South Africa outplayed the pre-match favourites 32-12 in Japan on Saturday, winning by a much wider margin that even their most partisan supporters anticipated.
And for those who believed black players would strengthen a national team once reserved for whites, it was a day of vindication.
Some white supporters had believed that including blacks would seriously weaken the team and turn the Springboks into rugby also-rans.
Kolisi, who last year became the first black Test skipper of the team after 127 years of whites captaining the green and gold, said racial unity sparked success in Yokohama.
"We have so many problems in our country and this team comes from different backgrounds, different races, but we came together with one goal and we wanted to achieve it," he said.
"I really hope we've done that for South Africa. (It) just shows that we can pull together if we want to achieve something."
Kolisi said the Springboks had received countless messages from home as the nation rallied behind his team.
"Since I've been alive, I've never seen South Africa like this," he said.
"Thank you so much. We love you South Africa and we can achieve anything if we work together as one."
However, the selection of six black players in a Springbok World Cup final team has been a long and tortuous journey.
There have been highs like the elevation last year of Kolisi to lead a team that for 90 years chose only whites.
There have also been lows, most recently when star lock Eben Etzebeth was accused of assaulting and racially abusing a homeless black man just before flying to Japan.
Etzebeth, who captained the Springboks two seasons ago after first choice Warren Whiteley was injured, denies the allegations.
Springboks coach Rassie Erasmus is adamant that there are no racists in his charge, telling AFP that "I would not tolerate racism in my squad.
"I can guarantee you that this team is a nice, close-knit one, and there will never be something like that (racism)."
But the coach had to turn firefighter in Japan after celebrations following a mammoth pool win over Italy triggered social media fury.
Branded a 'sell-out'
Six white reserves excluded black starter Makazole Mapimpi from a huddle and the immediate reaction on social media was that the winger had been racially shunned.
In fact, the "bomb squad", as the reserves label themselves, always celebrate separately from the starters.
Mapimpi, the second highest try-scorer at this World Cup with six, backed the reserves on Twitter only to be branded a "sell-out".
Kolisi was also labelled a "sell-out" this year, for suggesting that late former president Nelson Mandela would not have backed Springbok racial quotas.
The 27-year-old, born into poverty in the eastern Cape, does not enjoy being called the first black Test captain of the Springboks.
"That is not a description I find natural," he admitted to AFP before the tournament. "I'm privileged to captain a team that represents all South Africans."
Kolisi was born during the death throes of apartheid in 1991 and three years later multiracial elections ushered long-time political prisoner Mandela to power.
Mandela later played a key role in defusing demands from elements within the ruling African National Congress party that the emblem of a leaping Springbok be ditched.

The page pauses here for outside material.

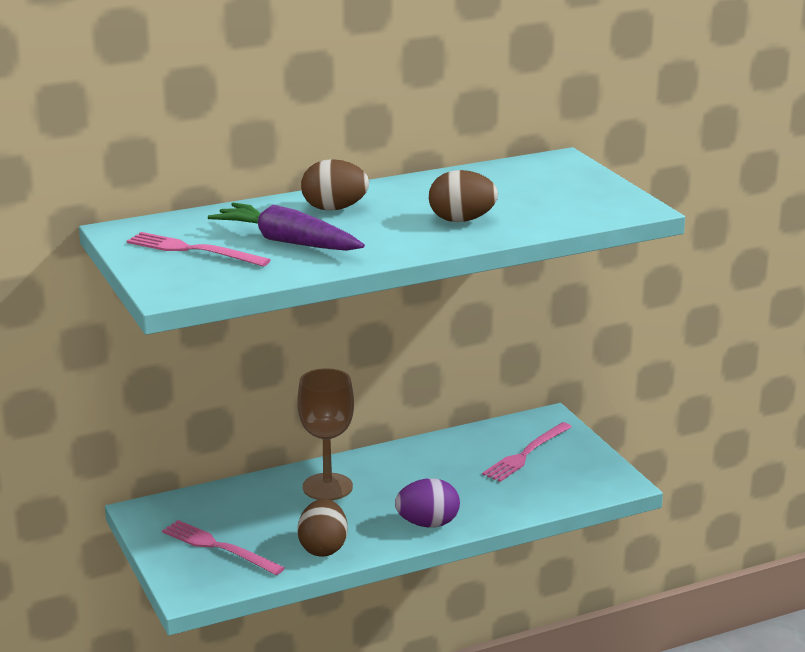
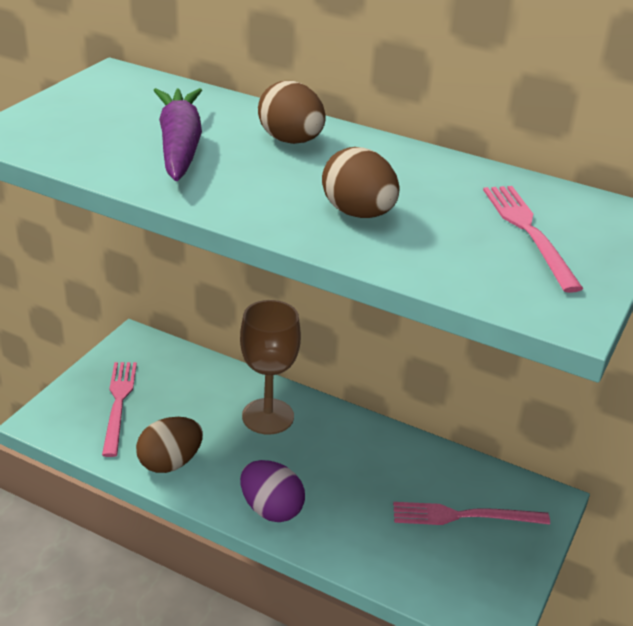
camera: 50 degrees right, 10 degrees up
pink fork [127,232,271,267] -> pink fork moved to [483,186,583,293]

The political icon reasoned that the Springboks were dear to South African whites and he wanted to foster national unity in the aftermath of the divisive apartheid era.
He arrived at the 1995 World Cup final in Johannesburg wearing a replica of the shirt of skipper Francois Pienaar and a mainly white crowd chanted "Nelson, Nelson, Nelson".
Mandela later presented the trophy to Pienaar after a dramatic triumph over arch-rivals New Zealand, and hopes were high that a new, multi-racial team would be born.
Winger Chester Williams, who died in September of a heart attack, was the lone black in the 1995 team, an unacceptable situation given only 10 percent of the population was white.
But when the Springboks conquered the world again in France 12 years later, there were just two black starters, wingers JP Pietersen and Bryan Habana.
Despite growing government anger at predominantly white teams, a succession of Springbok coaches ignored emerging black stars, until Erasmus assumed control last year.
He offered black players equal opportunities and a record 11 made the trip to Japan with six in the final starting line-up and another on the bench.